US 11,899,698 B2
Wordbreak algorithm with offset mapping
Manoj Gupta, Hyderabad (IN); and Kavin Motlani, Indore (IN)
Assigned to Microsoft Technology Licensing, LLC, Redmond, WA (US)
Filed by Microsoft Technology Licensing, LLC, Redmond, WA (US)
Filed on Aug. 3, 2021, as Appl. No. 17/444,347.
Claims priority of application No. 202141023933 (IN), filed on May 28, 2021.

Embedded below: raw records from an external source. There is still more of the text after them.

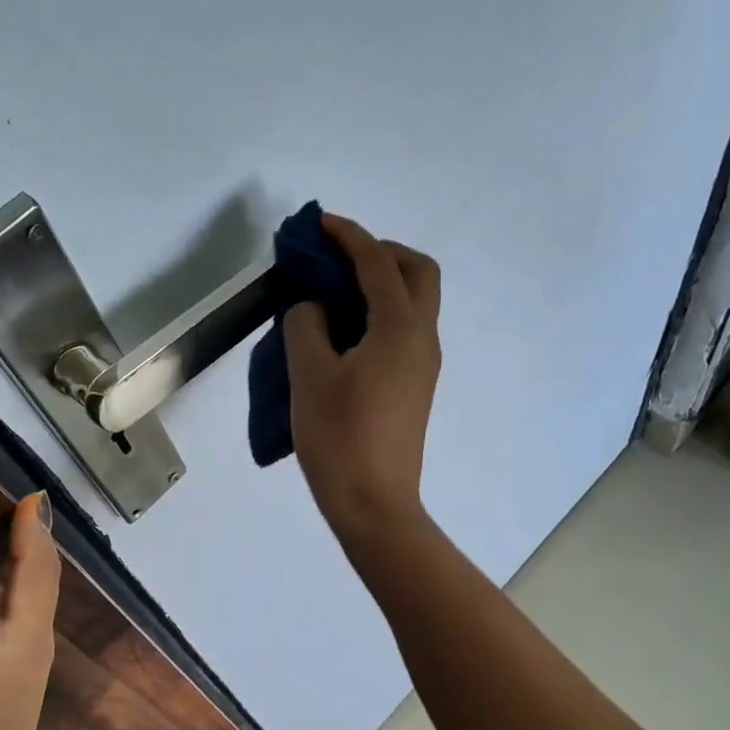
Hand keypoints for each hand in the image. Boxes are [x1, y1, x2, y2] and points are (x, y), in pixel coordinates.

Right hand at [285, 212, 441, 541]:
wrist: (373, 504)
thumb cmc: (339, 438)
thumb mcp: (309, 376)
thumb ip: (307, 326)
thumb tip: (315, 309)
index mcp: (400, 329)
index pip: (378, 265)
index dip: (349, 237)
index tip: (320, 224)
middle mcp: (422, 339)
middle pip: (418, 273)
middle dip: (382, 253)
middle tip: (340, 260)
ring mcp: (423, 366)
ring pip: (415, 303)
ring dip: (382, 284)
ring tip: (335, 295)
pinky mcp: (414, 388)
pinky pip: (404, 332)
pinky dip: (380, 315)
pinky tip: (344, 334)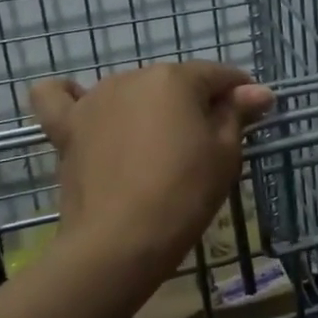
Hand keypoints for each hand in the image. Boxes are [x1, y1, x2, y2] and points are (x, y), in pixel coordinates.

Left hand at [30, 63, 274, 269]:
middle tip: (207, 144)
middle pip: (175, 83)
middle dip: (195, 103)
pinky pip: (58, 99)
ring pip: (132, 92)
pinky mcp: (67, 128)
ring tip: (158, 146)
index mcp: (176, 78)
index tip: (252, 117)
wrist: (120, 241)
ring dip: (149, 108)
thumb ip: (238, 113)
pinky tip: (81, 105)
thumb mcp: (226, 153)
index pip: (219, 76)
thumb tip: (258, 90)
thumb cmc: (184, 193)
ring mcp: (95, 100)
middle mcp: (133, 77)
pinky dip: (69, 96)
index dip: (240, 94)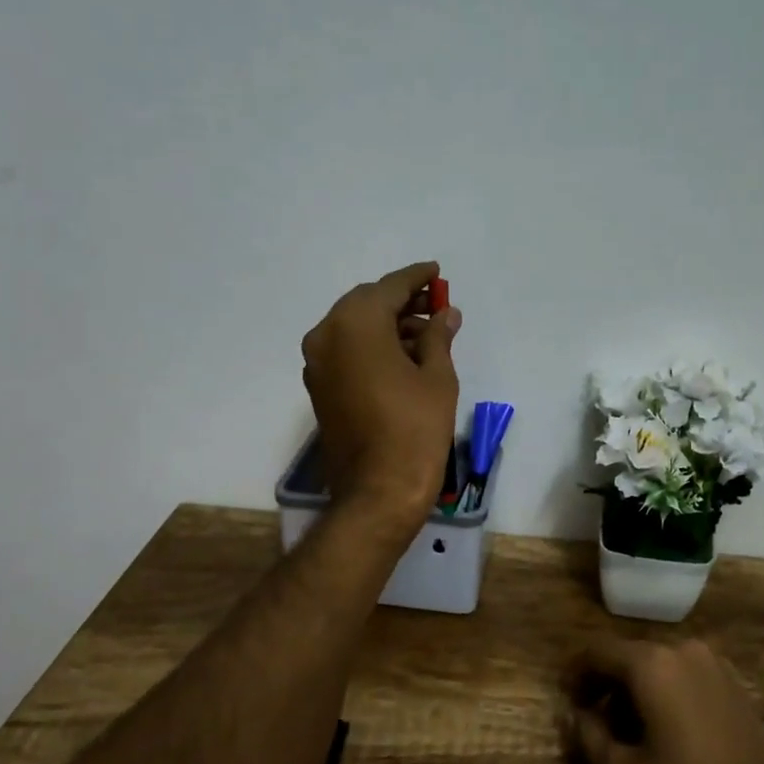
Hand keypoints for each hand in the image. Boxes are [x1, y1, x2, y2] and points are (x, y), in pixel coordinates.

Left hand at [301, 261, 460, 524]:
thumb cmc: (415, 429)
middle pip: (366, 304)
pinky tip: (404, 356)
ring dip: (387, 324)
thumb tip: (445, 313)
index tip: (436, 272)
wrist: (378, 491)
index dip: (416, 278)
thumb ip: (439, 337)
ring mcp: (318, 363)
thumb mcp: (437, 377)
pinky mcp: (319, 387)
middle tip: (434, 304)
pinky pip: (346, 351)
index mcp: (356, 324)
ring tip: (427, 335)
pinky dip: (372, 345)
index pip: (389, 288)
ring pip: (354, 327)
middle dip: (400, 301)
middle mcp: (327, 335)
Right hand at [564, 638, 763, 763]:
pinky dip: (665, 691)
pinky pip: (685, 674)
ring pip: (659, 665)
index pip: (598, 651)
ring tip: (626, 729)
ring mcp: (714, 664)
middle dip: (606, 682)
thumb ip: (587, 737)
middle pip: (629, 655)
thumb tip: (572, 715)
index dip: (576, 673)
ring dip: (635, 688)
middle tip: (591, 718)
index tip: (565, 698)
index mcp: (652, 663)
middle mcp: (683, 650)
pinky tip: (664, 729)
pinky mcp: (734, 683)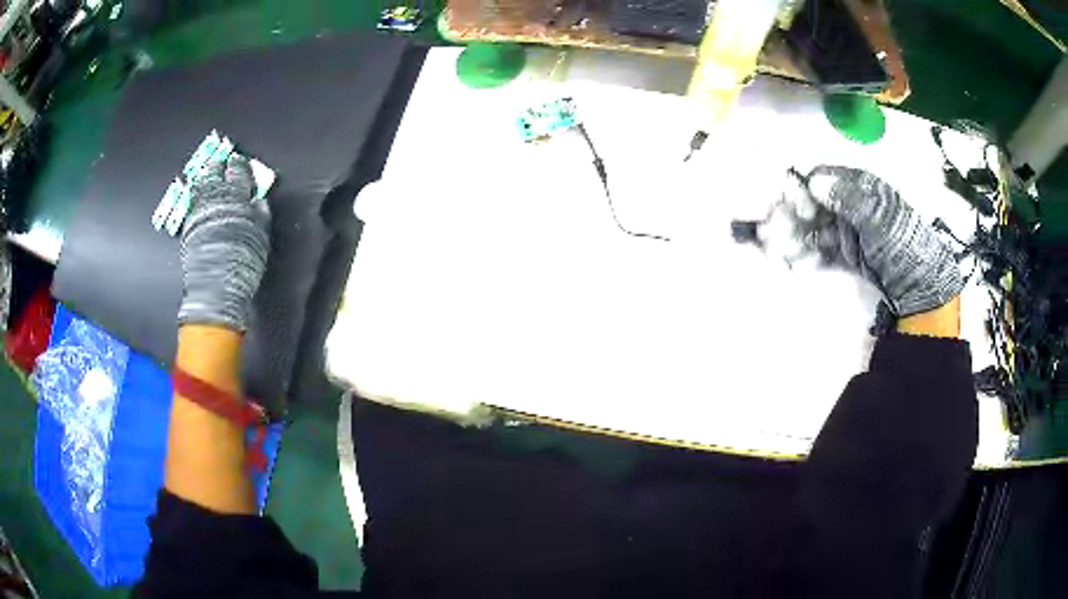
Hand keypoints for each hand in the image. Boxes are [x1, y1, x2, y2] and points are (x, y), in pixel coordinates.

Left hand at [178, 154, 269, 331]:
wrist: (216, 287)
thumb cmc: (242, 262)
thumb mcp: (260, 235)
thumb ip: (259, 213)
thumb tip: (258, 201)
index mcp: (236, 197)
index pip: (238, 172)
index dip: (239, 165)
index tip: (239, 160)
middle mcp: (214, 199)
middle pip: (214, 174)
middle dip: (217, 165)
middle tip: (220, 161)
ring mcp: (198, 212)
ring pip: (199, 186)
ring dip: (204, 178)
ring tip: (206, 174)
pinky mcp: (187, 227)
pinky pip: (192, 202)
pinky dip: (196, 195)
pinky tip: (197, 196)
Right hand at [791, 166, 963, 316]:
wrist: (920, 288)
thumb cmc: (903, 247)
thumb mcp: (880, 220)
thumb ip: (848, 199)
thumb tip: (814, 181)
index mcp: (860, 188)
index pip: (823, 181)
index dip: (804, 191)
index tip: (791, 207)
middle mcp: (851, 205)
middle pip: (814, 206)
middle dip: (792, 219)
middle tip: (770, 234)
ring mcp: (848, 231)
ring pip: (814, 231)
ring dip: (794, 241)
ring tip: (776, 254)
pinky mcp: (848, 255)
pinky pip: (822, 252)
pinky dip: (807, 259)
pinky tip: (794, 267)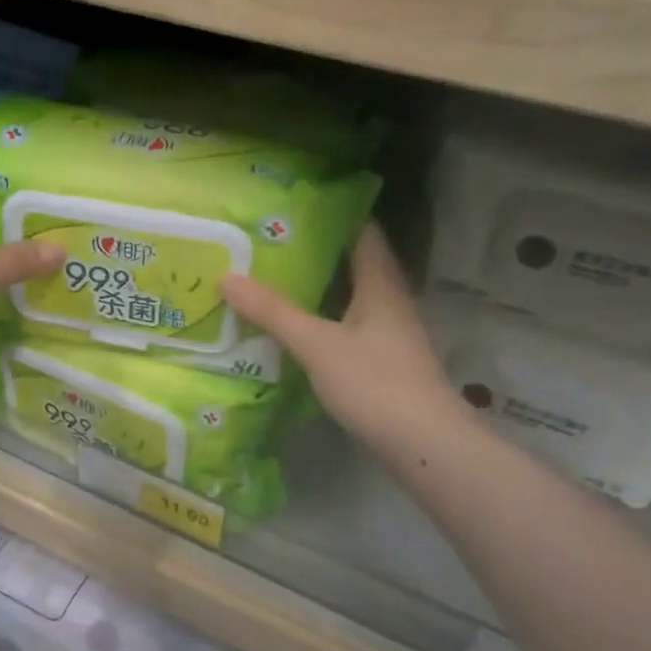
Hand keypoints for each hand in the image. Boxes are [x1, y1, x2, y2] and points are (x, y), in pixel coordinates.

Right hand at [220, 224, 453, 449]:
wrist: (423, 443)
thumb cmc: (374, 382)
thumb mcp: (316, 344)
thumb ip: (273, 312)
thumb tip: (227, 276)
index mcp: (381, 284)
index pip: (363, 231)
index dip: (333, 215)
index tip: (295, 206)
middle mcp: (391, 300)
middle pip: (357, 262)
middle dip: (319, 250)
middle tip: (273, 241)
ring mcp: (392, 332)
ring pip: (354, 295)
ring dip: (322, 286)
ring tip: (278, 277)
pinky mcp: (386, 360)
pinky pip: (352, 324)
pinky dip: (327, 317)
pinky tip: (301, 326)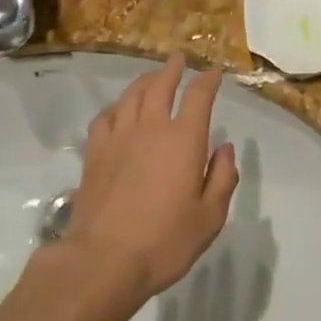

Prior Publication US 2022/0382789 A1, Dec. 1, 2022
Int. Cl. G06F 16/31 (2019.01)
CPC G06F 16/313 (2019.01) 20 Claims
OG exemplary drawing
 
1. A computer system, comprising:
a processor coupled to a mass storage device that stores instructions, which, upon execution by the processor, cause the processor to:
store an original string formed of a plurality of characters;
perform a wordbreak algorithm on the original string;
tokenize the original string to generate a processed string including a plurality of word tokens separated by one or more spaces;
generate an offset map between locations within the word tokens in the processed string and corresponding locations in the original string, the offset map including a mapping between a first data structure including character offset index values in the original string and a second data structure including character offset index values in the processed string;
classify a portion of the processed string as a target by determining a start character offset index value and end character offset index value of the target in the processed string from among the character offset index values in the second data structure;
identify target characters in the original string that correspond to the target using the mapping between the character offset values in the first and second data structures in the offset map; and
perform a predetermined action on the target characters in the original string.